Here, we have information about four buses:

  • Bus with start number 3 from route 3 is at location (120, 120) and has not yet passed the bus stop. We’d expect our program to see that there are two historical data points which can be used for this bus, as those two data points are for route 3 and within 100 meters of the current location. Considering that according to the requirements, the average time from historical data from data points within 100 meters should be used for estimates, how many minutes should our program estimate this bus to take before arriving at the bus stop?
  • Bus with start number 3 from route 6 is at location (125, 125). We have one historical data point that our program is able to use to predict the arrival time.
  • Bus from route 5 is included but we have no historical data for this bus.
  • Bus with start number 2 from route 3 has already passed the stop.

Exercise: Write down what the expected output for the program would be for this input data. The program will receive some timestamp (hour and minute) as an input parameter; pick some numbers. Check that the output data format matches with the data from sched.

Now, how would we implement software to perform this operation?
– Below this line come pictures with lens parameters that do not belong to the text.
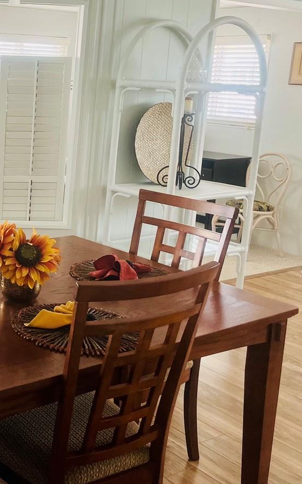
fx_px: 659
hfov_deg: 24.0
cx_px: -36
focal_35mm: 50
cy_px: 199
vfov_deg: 40.2
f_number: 1.6
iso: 125
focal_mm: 5.1
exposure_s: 1/106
Again, let’s break this down to sub-tasks:

  • We need to parse the command line arguments and read in the input data
  • We need to loop through the current bus information
  • For each current bus, we need to decide what the output should be
    • For a bus that has passed we simply output the fact that the bus has passed
    • We should output the estimated arrival time whenever we have the historical data to be able to calculate the estimation
    • For other buses we won’t be able to output anything
  • We finally output the results in the required format

Exercise: Put together the skeleton for the program: parse the command line arguments, open the files, read in the information from the files to lists. Feel free to either store a data point (a row in either file) either to a tuple or using a class and member variables. You can convert a string to a floating point value by using e.g. “f = float(s)”. You can remove all whitespace (line breaks, spaces etc.) from a string by using the “strip” string member function, e.g. s.strip(). Your program doesn’t need to output anything yet.
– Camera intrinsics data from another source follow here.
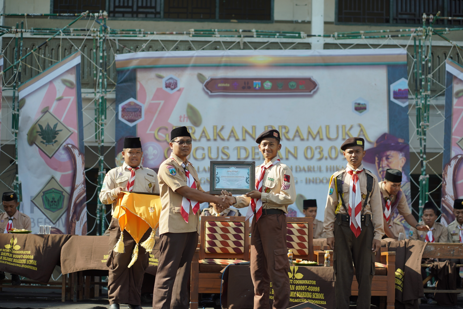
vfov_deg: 16.1
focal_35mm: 85
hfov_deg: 23.9
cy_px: 154
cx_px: 232
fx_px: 1093
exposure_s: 1/1250
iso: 100
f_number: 2.2
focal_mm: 85
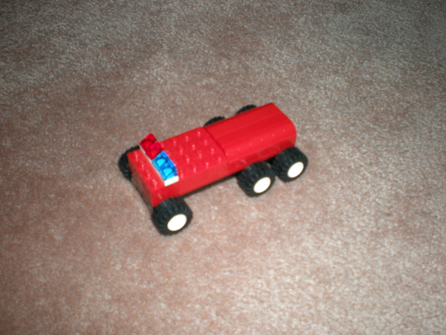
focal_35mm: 38
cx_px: 223
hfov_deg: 49.0
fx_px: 490
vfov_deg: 37.7
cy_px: 168
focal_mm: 6.3
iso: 64
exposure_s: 1/60
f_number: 3.1
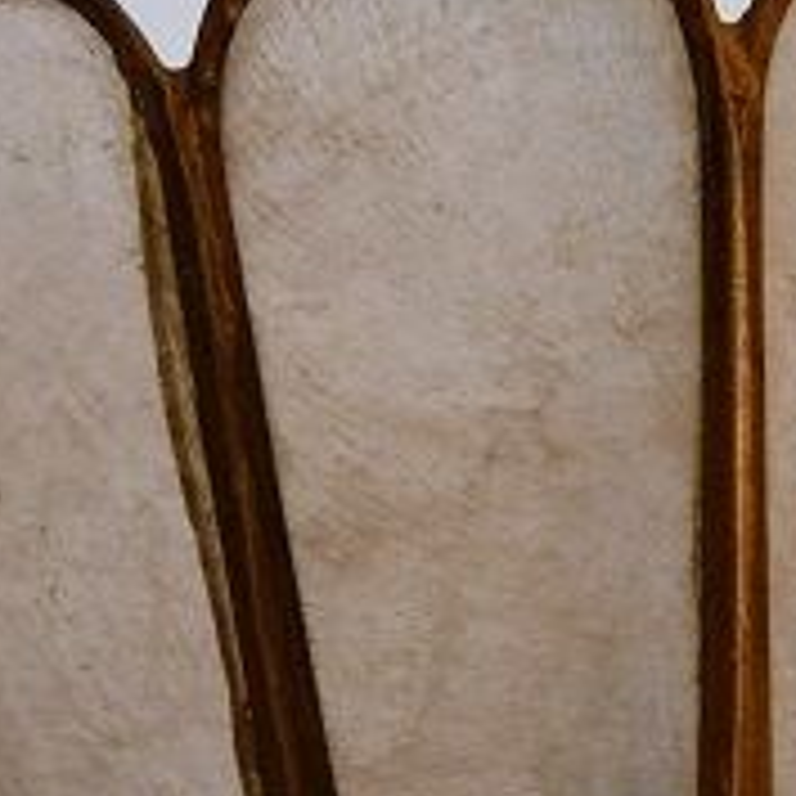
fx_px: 5047
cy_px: 508
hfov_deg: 9.0
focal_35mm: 194
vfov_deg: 9.0
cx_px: 612
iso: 400
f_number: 3.4
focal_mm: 14.4
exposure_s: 1/40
Now that we have the skeleton in place, we can try to implement the core logic. There are a couple of primitives that our core logic requires, namely calculating an average of a list of numbers and calculating the distance between two coordinates; it might be interesting to implement these first.
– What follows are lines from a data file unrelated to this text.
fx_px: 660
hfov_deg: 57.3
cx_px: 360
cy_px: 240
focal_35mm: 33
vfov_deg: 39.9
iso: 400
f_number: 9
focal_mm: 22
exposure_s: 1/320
Exercise: Implement and test a function to calculate the average of numbers in a list. You can use the built-in function “sum” to sum all the values in a list. Note that you probably want to cast the denominator to a floating point number to ensure the result is also a floating point number.

Exercise: Implement and test a function to calculate the distance between two coordinates. Use the Pythagorean theorem for this: distance = math.sqrt((x_diff ** 2) + (y_diff ** 2)). You need to import math to have access to the sqrt function.

For the most complex part of deciding what the output should be, the pseudocode could look something like this:

for bus in current_gps_data:
    if bus.passed:
        # don't try to predict the arrival time but note that
        # we need to include this bus in the output
        # find historical data points for this route
        historical_data_points =
            [data_point for data_point in historical_data if
                data_point.route_number == bus.route_number]
        # only include data points that are within 100 meters
        # of current position
        close_historical_data_points =
            [point for point in historical_data_points if
            distance(bus.position, point.position) < 100.0]
        bus.estimated_time_from_now = calculate_average(close_historical_data_points)

In other words, we need to find the relevant historical data points (matching route number and close enough to the current bus location), and then calculate the average arrival time based on them. Once we have this information we can print it out.

It seems like we’re starting to have all the pieces so we can put our program together.

Exercise: Implement the rest of your program. Test it with the mock-up data first. If that passes, see what output you get for the larger test files that were provided.